» Exercise prompt
Each record, word for word and stripped of pictures, is what the answer should contain.

» Material provided
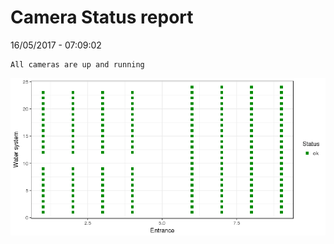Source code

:Camera Status report
================
16/05/2017 - 07:09:02

    All cameras are up and running

![](camreport_files/figure-markdown_github/unnamed-chunk-2-1.png)

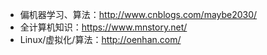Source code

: - 偏机器学习、算法：http://www.cnblogs.com/maybe2030/
- 全计算机知识：https://www.mnstory.net/
- Linux/虚拟化/算法：http://oenhan.com/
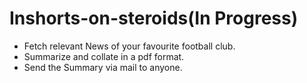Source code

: # Inshorts-on-steroids(In Progress)
- Fetch relevant News of your favourite football club.
- Summarize and collate in a pdf format. 
- Send the Summary via mail to anyone.


<img class="auto-size__target postpone-load--fade-in widge-figure__image" data-src="https://e1.365dm.com/18/06/768x432/skysports-liverpool-fixtures_4325753.jpg?20180601143103" alt="" itemprop="image" src="https://e1.365dm.com/18/06/768x432/skysports-liverpool-fixtures_4325753.jpg?20180601143103">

» Completed task
Source code

:Camera Status report
================
16/05/2017 - 07:09:02

    All cameras are up and running

![](camreport_files/figure-markdown_github/unnamed-chunk-2-1.png)

Source code

: - 偏机器学习、算法：http://www.cnblogs.com/maybe2030/
- 全计算机知识：https://www.mnstory.net/
- Linux/虚拟化/算法：http://oenhan.com/
Source code

: # Inshorts-on-steroids(In Progress)
- Fetch relevant News of your favourite football club.
- Summarize and collate in a pdf format. 
- Send the Summary via mail to anyone.


<img class="auto-size__target postpone-load--fade-in widge-figure__image" data-src="https://e1.365dm.com/18/06/768x432/skysports-liverpool-fixtures_4325753.jpg?20180601143103" alt="" itemprop="image" src="https://e1.365dm.com/18/06/768x432/skysports-liverpool-fixtures_4325753.jpg?20180601143103">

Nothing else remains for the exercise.